** Opening GIVEN DATA block **

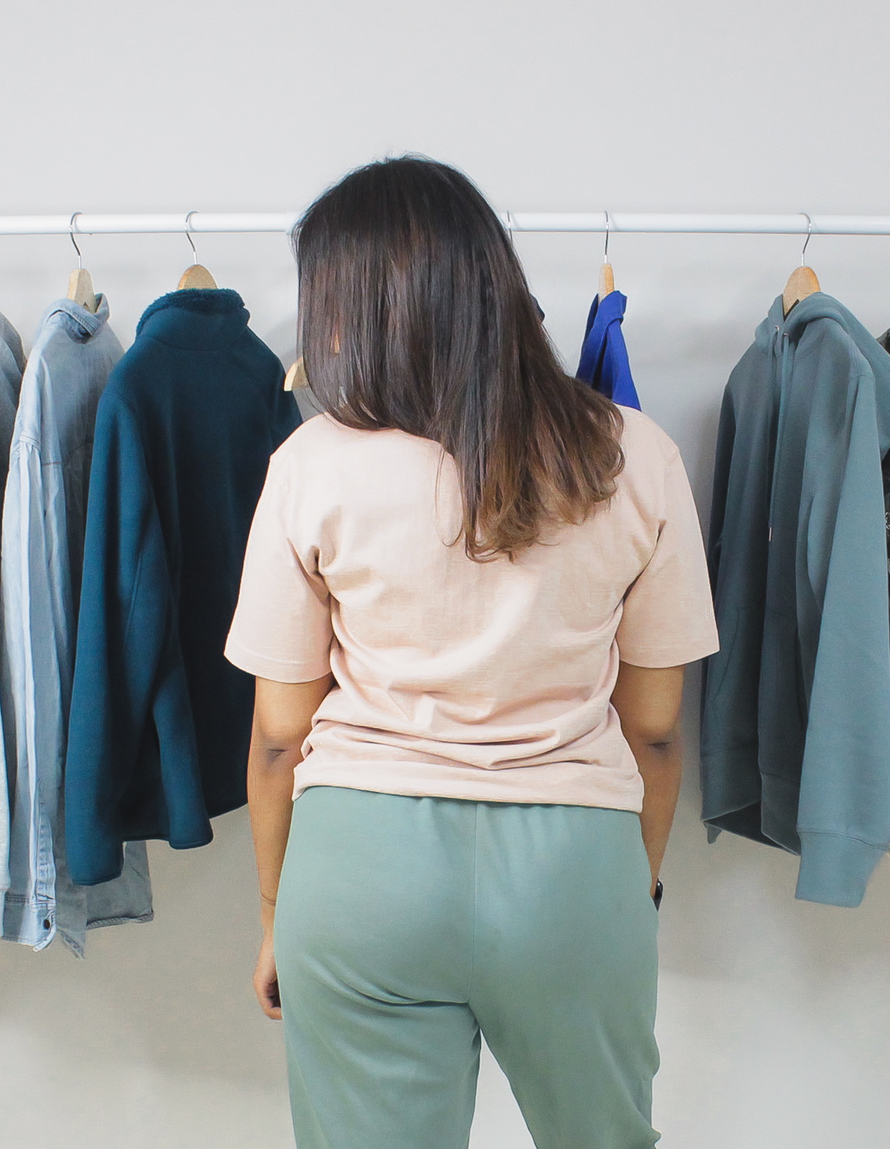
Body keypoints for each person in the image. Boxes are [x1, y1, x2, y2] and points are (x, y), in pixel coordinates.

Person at [224, 156, 718, 1149]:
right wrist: (636, 888)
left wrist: (279, 913)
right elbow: (656, 730)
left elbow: (281, 738)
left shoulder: (311, 465)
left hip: (360, 870)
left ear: (355, 309)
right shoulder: (633, 456)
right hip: (572, 867)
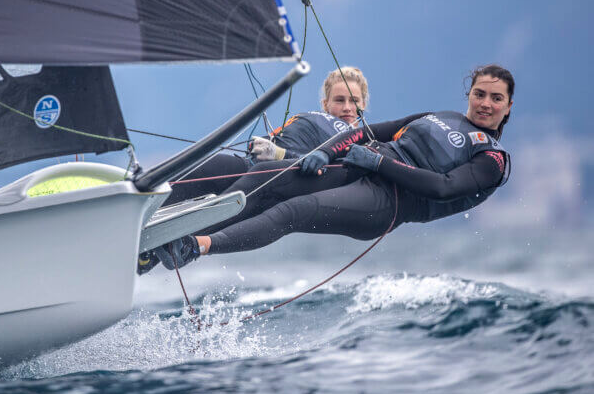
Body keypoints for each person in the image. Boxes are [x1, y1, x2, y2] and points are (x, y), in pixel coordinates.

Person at [153, 64, 514, 271]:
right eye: (479, 93)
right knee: (272, 179)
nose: (485, 103)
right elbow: (367, 133)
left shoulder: (492, 160)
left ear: (508, 106)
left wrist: (379, 162)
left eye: (495, 98)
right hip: (357, 170)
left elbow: (443, 187)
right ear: (469, 93)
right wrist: (326, 154)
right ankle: (156, 231)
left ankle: (195, 245)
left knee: (292, 211)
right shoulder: (437, 115)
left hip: (387, 204)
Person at [137, 67, 369, 274]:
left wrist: (281, 156)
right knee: (200, 168)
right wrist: (261, 144)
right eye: (340, 100)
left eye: (354, 100)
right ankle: (135, 230)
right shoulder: (312, 118)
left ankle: (154, 251)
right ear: (326, 103)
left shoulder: (361, 141)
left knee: (212, 212)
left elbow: (331, 174)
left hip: (273, 184)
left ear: (363, 105)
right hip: (251, 167)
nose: (347, 107)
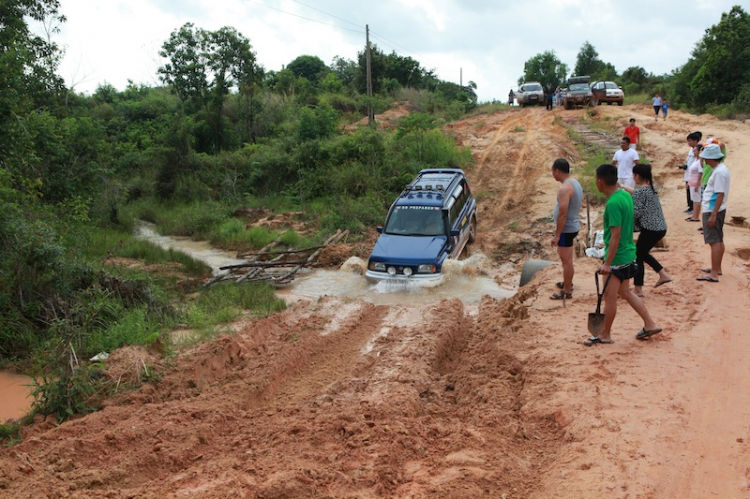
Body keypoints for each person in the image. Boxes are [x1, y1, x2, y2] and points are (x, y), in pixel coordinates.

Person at [584, 164, 662, 345]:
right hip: (628, 254)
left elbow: (615, 235)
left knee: (610, 298)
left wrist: (607, 263)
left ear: (599, 182)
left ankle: (605, 334)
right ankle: (650, 323)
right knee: (626, 292)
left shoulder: (612, 204)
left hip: (617, 257)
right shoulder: (625, 195)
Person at [620, 164, 672, 297]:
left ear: (637, 175)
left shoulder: (641, 192)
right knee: (642, 253)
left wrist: (624, 226)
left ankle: (638, 289)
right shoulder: (650, 189)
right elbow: (636, 193)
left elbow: (635, 212)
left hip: (650, 229)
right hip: (659, 228)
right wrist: (622, 187)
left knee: (638, 255)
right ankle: (663, 274)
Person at [549, 158, 583, 300]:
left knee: (566, 260)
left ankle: (567, 291)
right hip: (571, 225)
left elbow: (562, 213)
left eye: (552, 171)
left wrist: (557, 235)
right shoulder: (574, 183)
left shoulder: (565, 188)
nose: (552, 174)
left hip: (567, 228)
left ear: (557, 171)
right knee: (567, 259)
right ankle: (567, 282)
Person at [697, 144, 730, 283]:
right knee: (718, 239)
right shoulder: (721, 169)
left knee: (713, 241)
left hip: (712, 209)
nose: (704, 161)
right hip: (716, 208)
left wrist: (713, 214)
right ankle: (717, 268)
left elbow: (720, 194)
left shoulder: (718, 172)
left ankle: (714, 273)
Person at [681, 131, 702, 214]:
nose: (689, 143)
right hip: (689, 173)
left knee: (694, 192)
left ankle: (693, 208)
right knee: (688, 191)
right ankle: (690, 206)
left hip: (694, 174)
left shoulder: (698, 149)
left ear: (696, 140)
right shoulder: (691, 149)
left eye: (690, 141)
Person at [686, 142, 704, 222]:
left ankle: (696, 216)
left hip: (696, 182)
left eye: (695, 150)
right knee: (694, 199)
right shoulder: (695, 160)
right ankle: (694, 215)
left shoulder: (700, 161)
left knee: (697, 199)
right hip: (692, 182)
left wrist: (697, 183)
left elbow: (700, 172)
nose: (694, 152)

** Closing GIVEN DATA block **

GOAL OF THE EXERCISE | Begin with the first line of the records and repeat every line up to the one with "right knee: (567, 259)", counting that line too. Pictures are not part of the copy.

RESULT BELOW |
Body keypoints for each person in the image. Boxes are [x1, y1, x2, y2] and points are (x, y), in pixel coordinates.

Person at [224, 156, 718, 1149]:
right wrist: (636, 888)
left wrist: (279, 913)
right elbow: (656, 730)
left elbow: (281, 738)
left shoulder: (311, 465)
left hip: (360, 870)
left ear: (355, 309)
right shoulder: (633, 456)
right hip: (572, 867)
Body keypoints for each person in the image. Boxes are [x1, y1, x2, y2] and points are (x, y), in pixel coordinates.

Person at [153, 64, 514, 271]:
right eye: (479, 93)
right knee: (272, 179)
nose: (485, 103)
right elbow: (367, 133)
left shoulder: (492, 160)
left ear: (508, 106)
left wrist: (379, 162)
left eye: (495, 98)
right hip: (357, 170)
left elbow: (443, 187)
right ear: (469, 93)
right wrist: (326, 154)
right ankle: (156, 231)
left ankle: (195, 245)
left knee: (292, 211)
right shoulder: (437, 115)
left hip: (387, 204)
Person at [137, 67, 369, 274]:
left wrist: (281, 156)
right knee: (200, 168)
right wrist: (261, 144)
right eye: (340, 100)
left eye: (354, 100)
right ankle: (135, 230)
right shoulder: (312, 118)
left ankle: (154, 251)
right ear: (326, 103)
left shoulder: (361, 141)
left knee: (212, 212)
left elbow: (331, 174)
left hip: (273, 184)
left ear: (363, 105)
right hip: (251, 167)
nose: (347, 107)
Body keypoints for each person in the image. Boxes are [x1, y1, x2, y2] and points are (x, y), in pixel coordinates.

Person at [584, 164, 662, 345]:
right hip: (628, 254)
left elbow: (615, 235)
left knee: (610, 298)
left wrist: (607, 263)
left ear: (599, 182)
left ankle: (605, 334)
right ankle: (650, 323)
right knee: (626, 292)
left shoulder: (612, 204)
left hip: (617, 257)
right shoulder: (625, 195)
Person at [620, 164, 672, 297]:
left ear: (637, 175)
left shoulder: (641, 192)
right knee: (642, 253)
left wrist: (624, 226)
left ankle: (638, 289)
right shoulder: (650, 189)
right elbow: (636, 193)
left elbow: (635, 212)
left hip: (650, 229)
right hip: (659, 228)
right wrist: (622, 187)
left knee: (638, 255)
right ankle: (663, 274)
Person at [549, 158, 583, 300]:
left knee: (566, 260)
left ankle: (567, 291)
right hip: (571, 225)
left elbow: (562, 213)
left eye: (552, 171)
left wrist: (557, 235)
right shoulder: (574, 183)
left shoulder: (565, 188)
nose: (552, 174)
left hip: (567, 228)
left ear: (557, 171)
right knee: (567, 259)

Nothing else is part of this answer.